Author : Ivan Mistrik
language : en
Publisher: Morgan Kaufmann
Release Date : 2017-06-12

Software Architecture For Big Data And The Cloud written by Ivan Mistrik and has been published by Morgan Kaufmann this book supported file pdf, txt, epub, kindle and other format this book has been release on 2017-06-12 with Computers categories.


Software Architecture for Big Data and the Cloud is designed to be a single resource that brings together research on how software architectures can solve the challenges imposed by building big data software systems. The challenges of big data on the software architecture can relate to scale, security, integrity, performance, concurrency, parallelism, and dependability, amongst others. Big data handling requires rethinking architectural solutions to meet functional and non-functional requirements related to volume, variety and velocity. The book's editors have varied and complementary backgrounds in requirements and architecture, specifically in software architectures for cloud and big data, as well as expertise in software engineering for cloud and big data. This book brings together work across different disciplines in software engineering, including work expanded from conference tracks and workshops led by the editors. Discusses systematic and disciplined approaches to building software architectures for cloud and big data with state-of-the-art methods and techniques Presents case studies involving enterprise, business, and government service deployment of big data applications Shares guidance on theory, frameworks, methodologies, and architecture for cloud and big data



Big Data Analytics And Cloud Computing


Big Data Analytics And Cloud Computing
DOWNLOAD eBooks

Author : Marcello Trovati
language : en
Publisher: Springer
Release Date : 2016-01-12

Big Data Analytics And Cloud Computing written by Marcello Trovati and has been published by Springer this book supported file pdf, txt, epub, kindle and other format this book has been release on 2016-01-12 with Computers categories.

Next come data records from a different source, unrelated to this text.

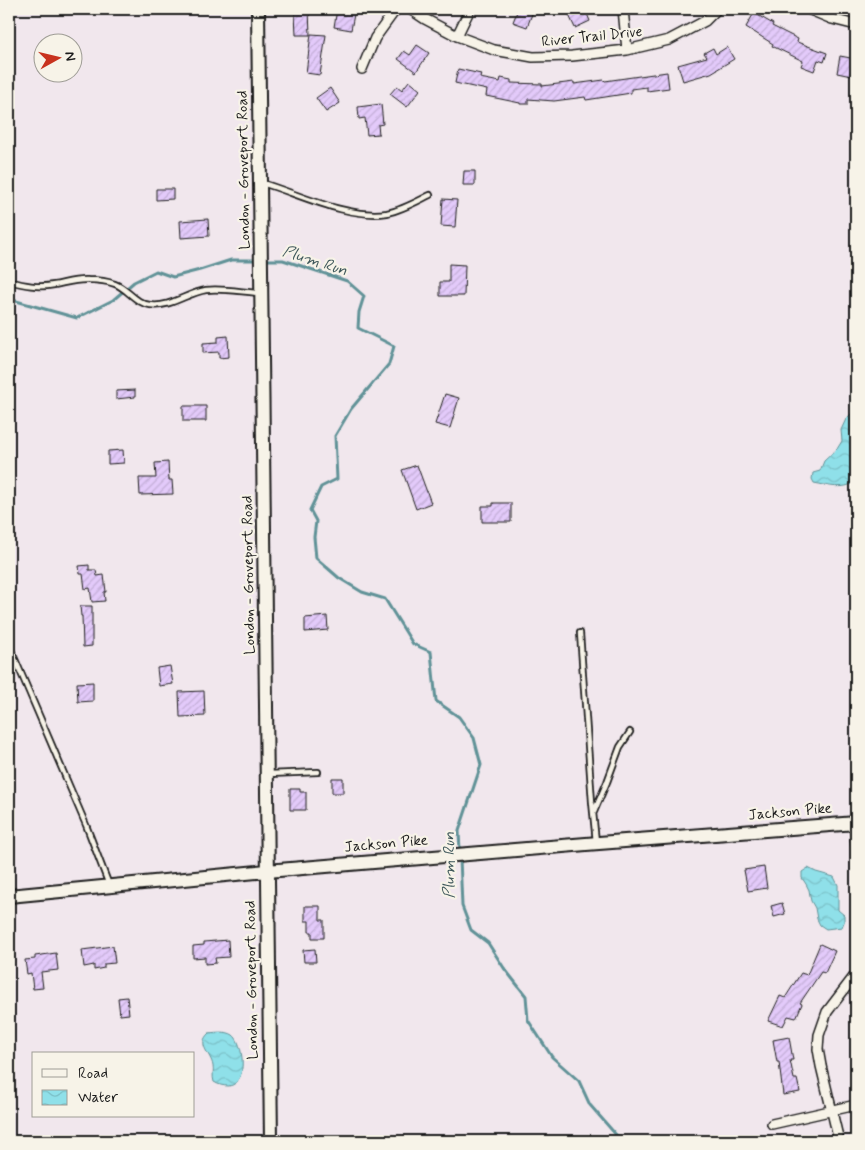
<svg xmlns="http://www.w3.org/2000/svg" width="865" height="1150" viewBox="0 0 865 1150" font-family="Mynerve,sans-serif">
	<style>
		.water { fill: url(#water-waves); stroke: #619297 }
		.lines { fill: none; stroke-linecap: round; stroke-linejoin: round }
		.stream { stroke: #619297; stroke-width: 3 }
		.building { fill: url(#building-hatch); stroke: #1c1c1c }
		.lane-casing { stroke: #1c1c1c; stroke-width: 8 }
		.street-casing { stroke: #1c1c1c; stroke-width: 12 }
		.secondary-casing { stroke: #1c1c1c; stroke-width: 16 }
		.lane { stroke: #f7f3e8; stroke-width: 4.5 }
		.street { stroke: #f7f3e8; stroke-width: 9 }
		.secondary { stroke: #f7f3e8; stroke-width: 12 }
		.labels { text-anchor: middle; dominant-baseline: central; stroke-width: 4.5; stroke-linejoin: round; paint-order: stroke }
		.street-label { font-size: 15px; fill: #1c1c1c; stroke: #f7f3e8 }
		.water-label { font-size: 16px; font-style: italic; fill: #3e575a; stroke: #f7f3e8 }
	</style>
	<defs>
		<pattern id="water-waves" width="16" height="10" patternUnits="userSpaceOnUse" patternTransform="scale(1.25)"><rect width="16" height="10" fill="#8fe0e9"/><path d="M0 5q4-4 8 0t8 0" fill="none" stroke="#7bc0c7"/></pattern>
		<pattern id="building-hatch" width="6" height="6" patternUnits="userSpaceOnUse" patternTransform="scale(1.25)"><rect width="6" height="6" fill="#e3cafa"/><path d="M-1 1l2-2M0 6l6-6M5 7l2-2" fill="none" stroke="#c2add6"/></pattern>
	</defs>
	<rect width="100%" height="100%" fill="#f1e7ed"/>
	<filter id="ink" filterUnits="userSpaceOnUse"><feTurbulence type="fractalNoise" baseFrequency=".02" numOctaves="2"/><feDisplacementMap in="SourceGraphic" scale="10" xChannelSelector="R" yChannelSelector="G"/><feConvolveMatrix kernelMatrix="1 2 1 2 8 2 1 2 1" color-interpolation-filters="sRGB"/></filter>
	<g filter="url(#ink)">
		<path class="water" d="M856 409V482C842 490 830 486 814 483L812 479 813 473 820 471 824 461 837 449 842 441 841 430 846 419Z
			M808 868 816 872 834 877 838 885V910L844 915V922L842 927 826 929 820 925 817 919 815 908 811 901 809 890 806 884 802 878V872Z
			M209 1033C217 1032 227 1031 233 1035 243 1042 249 1083 229 1086 223 1086 219 1085 214 1082 212 1076 214 1071 213 1066 211 1053 196 1045 209 1033Z"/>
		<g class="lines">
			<path class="stream" d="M265 260H283L347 281 364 296 359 312 358 328 394 346 389 364 351 409 335 436 337 479 321 487 310 510 316 521 314 537 316 558 339 578 362 592 385 599 413 644 431 652 436 701 459 717 474 738 481 765 459 831 460 851
				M9 299 77 318 113 300 134 282 156 271 173 277 200 270 231 260H259
				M460 858 462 906 471 930 488 943 504 968 526 996 528 1020 552 1057 579 1081 590 1105 617 1136 631 1141"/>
		</g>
		<path class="building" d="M301 9H309L310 35H296L295 13H301Z
			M337 9H355L351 30 334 27Z
			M518 9H534L527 27 513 22Z
			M572 9H585L590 21 575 28 567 11Z
			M754 13 773 24 772 26 798 39 797 42 827 53 824 62 818 60 814 71 801 66 803 61 772 46 773 44 746 27Z
			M311 34 326 35 320 75 306 73Z
			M417 45 429 53 416 72 398 59 404 51 410 55Z
			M727 47 734 59 711 73 683 81 678 65 707 57 704 53 713 48 716 54Z
			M840 56 856 59V77L837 73Z
			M458 69 481 74 480 78 500 82 501 78 511 80V83L542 84V86L574 82V84L604 80 605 81 667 72 669 88 647 91V87L631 89V93L586 100 585 97 554 101 528 99V104H520V103L486 96 487 90 455 83Z
			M409 81 420 90 407 107 390 94 397 86 402 90Z
			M330 88 340 103 326 112 316 98Z
			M381 104 383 124 378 125 379 134 367 135 365 118 359 119 358 107Z
			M464 171H475V185H463Z
			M156 189H173V199L156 200Z
			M443 199 457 200 455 227 441 226Z
			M208 219 209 236 181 238 180 221Z
			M449 264 465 265 464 296H440V282H449Z
			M228 336 229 357 219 358V352L203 353V343L218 342V337Z
			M135 390V397L116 399V391Z
			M445 394 459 398 450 428 435 424Z
			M183 406H206V421H183Z
			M123 450 124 463 108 464V451Z
			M168 462 169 480H172L173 494 140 495 139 478H156L155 463Z
			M417 465 431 503 416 509 402 470Z
			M493 503H511V522H482V506H493Z
			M89 565V570H96L97 576 104 575 106 592H104L105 601 92 602 90 588 85 589 83 574H80L79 566Z
			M80 606H92V646L83 647 82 616H81Z
			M327 616 328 630 305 632V618Z
			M170 666 173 684 159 686 157 668Z
			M93 682V701L78 702 77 683Z
			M204 691 205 716 180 717 179 692Z
			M332 778H343V793H332Z
			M290 789H300V792H306V810H290Z
			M764 867 767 888 748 891 744 870Z
			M782 903 785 914 774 917 771 906Z
			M305 906H320V920H324V938H312V932H309V921H305Z
			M228 940 229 957 215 958 216 963 205 964V957L193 958V946L204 945V942Z
			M820 944 835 951 825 973 821 972 800 1003 802 1004 796 1018 788 1016 783 1026 768 1021 780 996 785 998 801 973 807 975Z
			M113 946 115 963 104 964V968L94 970V965L84 967 82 950Z
			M315 949 316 962H304L303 950Z
			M56 953 58 970 41 972 43 988 33 989 31 973 27 974 25 960 35 959V956Z
			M127 997 129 1014 120 1015 118 998Z
			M789 1037 793 1060H790L794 1079H797L800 1092 783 1095 779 1062H777L773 1040Z"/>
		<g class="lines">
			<defs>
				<path id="lane" d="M262 183C299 194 348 219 387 213 402 210 416 202 430 195
					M9 281C24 285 38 288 54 285 65 283 77 279 88 280 96 280 107 281 115 284 128 289 135 303 150 305 170 308 187 293 206 290 223 288 242 292 259 293
					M580 633 592 802 596 842
					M9 645 86 825 109 885
					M269 774 318 772
					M594 812 607 782 620 747 630 732"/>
				<path id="street" d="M410 9 425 19 457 36 494 50 533 57 572 56 627 50 669 40 705 21 717 9
					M623 9 627 50
					M808 9 832 19 856 25
					M457 36 470 9
					M362 69 375 38 396 9
					M855 823 856 844
					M772 1124 856 1105
					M839 1141 821 1066 818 1049 819 1035 827 1012 856 974"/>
				<path id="secondary" d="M258 9 271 1141
					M9 896 267 871 586 844 856 823"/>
			</defs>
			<use href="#lane" class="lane-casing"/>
			<use href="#street" class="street-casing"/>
			<use href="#secondary" class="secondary-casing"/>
			<use href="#lane" class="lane"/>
			<use href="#street" class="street"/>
			<use href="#secondary" class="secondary"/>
		</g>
	</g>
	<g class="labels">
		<g class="street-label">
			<text transform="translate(592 37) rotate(-6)">River Trail Drive</text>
			<text transform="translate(244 170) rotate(-91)">London - Groveport Road</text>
			<text transform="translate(249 575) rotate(-91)">London - Groveport Road</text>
			<text transform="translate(790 812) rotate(-5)">Jackson Pike</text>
			<text transform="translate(386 844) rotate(-5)">Jackson Pike</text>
			<text transform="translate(252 980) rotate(-91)">London - Groveport Road</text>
		</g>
		<g class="water-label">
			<text transform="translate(315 261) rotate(18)">Plum Run</text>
			<text transform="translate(449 865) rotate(-90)">Plum Run</text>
		</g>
	</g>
	<rect width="865" height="1150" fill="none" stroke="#f7f3e8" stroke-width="30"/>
	<rect x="15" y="15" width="835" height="1120" fill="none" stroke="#1c1c1c" stroke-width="2" filter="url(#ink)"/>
	<rect x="32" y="1052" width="162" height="65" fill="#f7f3e8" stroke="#9f9d96"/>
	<rect x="42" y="1069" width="25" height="8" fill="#f7f3e8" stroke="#9f9d96"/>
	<text x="78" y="1078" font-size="15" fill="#1c1c1c">Road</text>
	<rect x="42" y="1090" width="25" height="15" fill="url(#water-waves)" stroke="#9f9d96"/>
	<text x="78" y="1102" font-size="15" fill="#1c1c1c">Water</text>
	<g transform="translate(58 58) rotate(82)"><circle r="24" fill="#f7f3e8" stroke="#9f9d96"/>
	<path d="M0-4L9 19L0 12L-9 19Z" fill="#c8321e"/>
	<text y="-8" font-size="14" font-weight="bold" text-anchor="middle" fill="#1c1c1c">N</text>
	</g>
</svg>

This book reviews the theoretical concepts, leading-edge techniques and practical tools involved in the latest multi-disciplinary approaches addressing the challenges of big data. Illuminating perspectives from both academia and industry are presented by an international selection of experts in big data science. Topics and features: describes the innovative advances in theoretical aspects of big data, predictive analytics and cloud-based architectures; examines the applications and implementations that utilize big data in cloud architectures; surveys the state of the art in architectural approaches to the provision of cloud-based big data analytics functions; identifies potential research directions and technologies to facilitate the realization of emerging business models through big data approaches; provides relevant theoretical frameworks, empirical research findings, and numerous case studies; discusses real-world applications of algorithms and techniques to address the challenges of big datasets.